Guess I finally have a use for my archive of random internet shit
Guess I finally have a use for my archive of random internet shit
You say that now, but just you wait until you see a B17 in the dark ages bombing the shit out those darn castles all over Europe.
Then it all comes together.
I wouldn’t be taking any credit for most of this. This poster would be better served if I could find Leonardo Da Vinci or something and give it to him.
“Putting electricity through quartz changes it’s shapes, that’s clocks” 😮 what?
“Make aerofoil go fast and you can fly, here’s a vague picture of a wing.
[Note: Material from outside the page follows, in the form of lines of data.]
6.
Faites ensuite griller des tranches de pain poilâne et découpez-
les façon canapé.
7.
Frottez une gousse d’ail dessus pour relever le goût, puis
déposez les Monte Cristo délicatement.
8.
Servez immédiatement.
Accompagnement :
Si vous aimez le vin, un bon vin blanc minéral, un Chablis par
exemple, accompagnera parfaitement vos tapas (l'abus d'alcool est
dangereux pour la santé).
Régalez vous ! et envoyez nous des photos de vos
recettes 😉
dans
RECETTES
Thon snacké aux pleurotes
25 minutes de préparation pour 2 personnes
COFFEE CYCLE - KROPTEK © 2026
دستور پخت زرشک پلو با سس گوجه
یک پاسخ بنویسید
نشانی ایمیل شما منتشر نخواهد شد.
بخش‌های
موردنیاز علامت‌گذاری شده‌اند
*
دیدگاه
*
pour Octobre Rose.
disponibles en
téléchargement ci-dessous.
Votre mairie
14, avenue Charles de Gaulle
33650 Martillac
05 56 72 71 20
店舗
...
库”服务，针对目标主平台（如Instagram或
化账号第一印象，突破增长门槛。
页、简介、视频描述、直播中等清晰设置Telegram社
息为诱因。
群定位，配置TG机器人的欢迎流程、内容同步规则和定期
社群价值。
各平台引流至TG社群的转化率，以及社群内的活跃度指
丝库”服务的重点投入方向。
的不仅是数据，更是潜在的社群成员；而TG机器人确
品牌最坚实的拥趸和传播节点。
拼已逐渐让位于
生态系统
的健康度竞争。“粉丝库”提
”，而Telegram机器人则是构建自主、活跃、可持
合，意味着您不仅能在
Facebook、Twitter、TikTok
Here’s a vague picture.” Excuse me?
I think I can pull off finding mouldy food and hot milk so I’ve got that, I guess.
Saying that, if I made a time machine, I imagine I would understand the things in this poster.
“you can get insulin from dogs and pigs by trying the pancreatic duct!”
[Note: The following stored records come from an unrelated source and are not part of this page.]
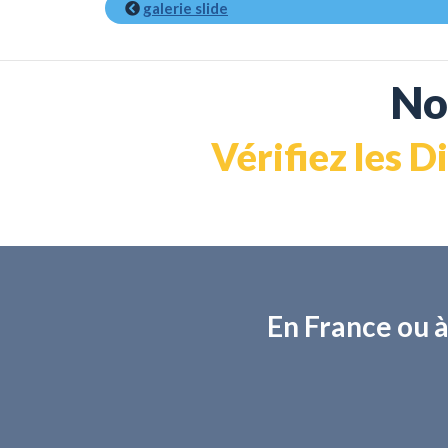
galerie slide
No
Vérifiez les D
En France ou à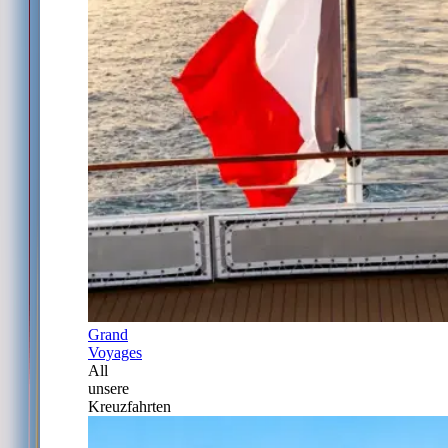
Grand
Voyages
All
unsere
Kreuzfahrten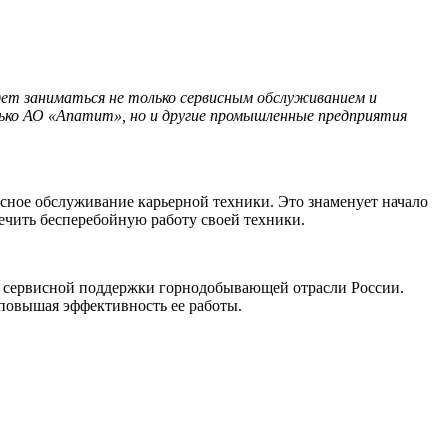
ет заниматься не только сервисным обслуживанием и
ько АО «Апатит», но и другие промышленные предприятия
сное обслуживание карьерной техники. Это знаменует начало
ечить бесперебойную работу своей техники.
 сервисной поддержки горнодобывающей отрасли России.
 повышая эффективность ее работы.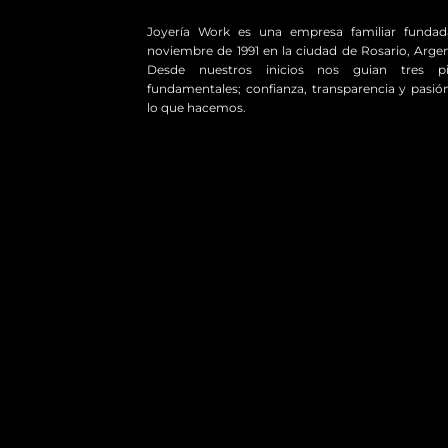
Joyería Work es una empresa familiar funda
noviembre de 1991 en la ciudad de Rosario, Argen
Desde nuestros inicios nos guian tres pil
fundamentales; confianza, transparencia y pasió
lo que hacemos.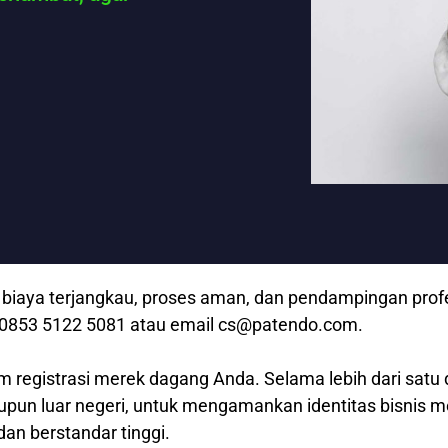
iaya terjangkau, proses aman, dan pendampingan profesi
p 0853 5122 5081 atau email cs@patendo.com.
m registrasi merek dagang Anda. Selama lebih dari satu 
aupun luar negeri, untuk mengamankan identitas bisnis 
dan berstandar tinggi.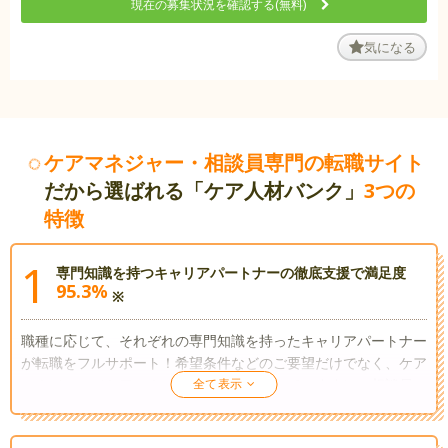
現在の募集状況を確認する(無料)
気になる
ケアマネジャー・相談員専門の転職サイト
だから選ばれる「ケア人材バンク」
3つの
特徴
1
専門知識を持つキャリアパートナーの徹底支援で満足度
95.3%
※
職種に応じて、それぞれの専門知識を持ったキャリアパートナー
が転職をフルサポート！希望条件などのご要望だけでなく、ケア
マネジャー（ケアマネージャーとも呼ばれています）、相談員、
障がい福祉サービス特有の悩みや、転職で見落としがちなポイン
ト、転職成功のコツまで。ハローワークにはない、きめ細やかな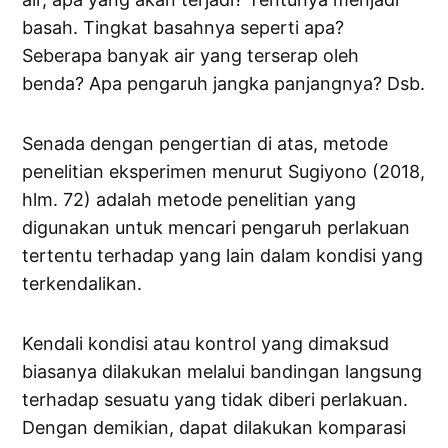
basah. Tingkat basahnya seperti apa?
Seberapa banyak air yang terserap oleh
benda? Apa pengaruh jangka panjangnya? Dsb.
Senada dengan pengertian di atas, metode
penelitian eksperimen menurut Sugiyono (2018,
hlm. 72) adalah metode penelitian yang
digunakan untuk mencari pengaruh perlakuan
tertentu terhadap yang lain dalam kondisi yang
terkendalikan.
Kendali kondisi atau kontrol yang dimaksud
biasanya dilakukan melalui bandingan langsung
terhadap sesuatu yang tidak diberi perlakuan.
Dengan demikian, dapat dilakukan komparasi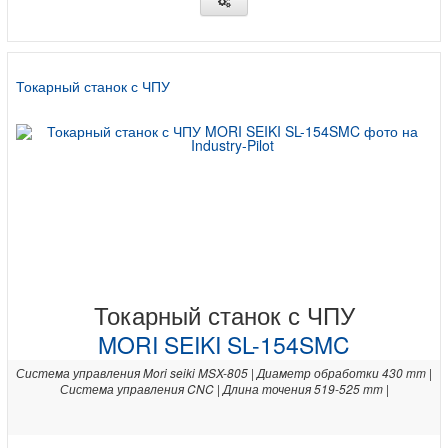
Токарный станок с ЧПУ
Токарный станок с ЧПУ
MORI SEIKI SL-154SMC
Система управления Mori seiki MSX-805 | Диаметр обработки 430 mm |
Система управления CNC | Длина точения 519-525 mm |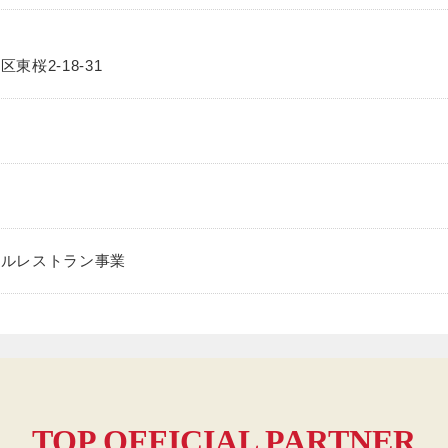
東桜2-18-31
テルレストラン事業
TOP OFFICIAL PARTNER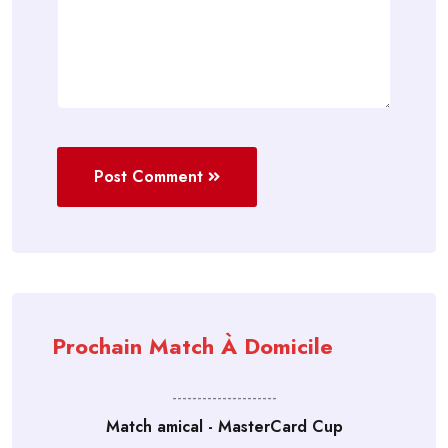
Post Comment
Prochain Match À Domicile
---------------------
Match amical - MasterCard Cup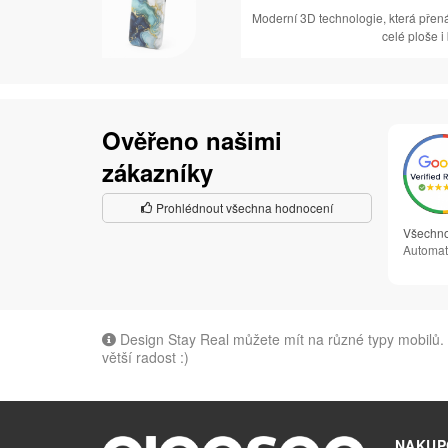
Moderní 3D technologie, která přen
celé ploše i
Ověřeno našimi
zákazníky
Prohlédnout všechna hodnocení
Všechno
Automat
Design Stay Real můžete mít na různé typy mobilů. 
větší radost :)
NAKUP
Get rid of the wing and show me where to find this bit inside a pig and I can save lives, we can just wait for the wright brothers to figure out flying again.
This is giving me /internetfuneral vibes
PS: (kbin link)
Congratulations, you’ve just earned a stoning by the town mob.
Unless you can make an electric motor that goes with your electric generator, you’ll just be killed as a witch for making a device that hurts people with invisible energy.
Also, good luck not just getting brutally murdered for being a weird person that doesn’t speak the language and is dressed funny. For like half of human history, even describing a magnet would be nearly impossible, let alone finding enough magnets of similar size and strength, and having enough money to purchase those rare items and thinly drawn copper.
If a guy came up to you today, dressed funny and talking in broken Spanglish or something asked you for a small loan so he could buy some deuterium and promethium to make a fusion-tap-quark drive so he can advance humanity, you’d probably run away. A thousand years ago you’d probably just have been stabbed on general principles.
For me it’d go
go back in time invent calculus or something similar be burned at the stake for being a woman who writes weird symbols
Sirius is absolutely NOT the brightest star in the sky. Not even close.
How to actually find it: Find the big dipper (I know you know what it looks like). Take the two stars at the front end of the “cup” part. Draw a line through them “up” and out of the cup until you hit a star. That’s it.
You’re correct that Jupiter is the brightest object in the night sky besides (obviously) the sun and the moon.
The brightest star is Sirius, near the constellation Orion.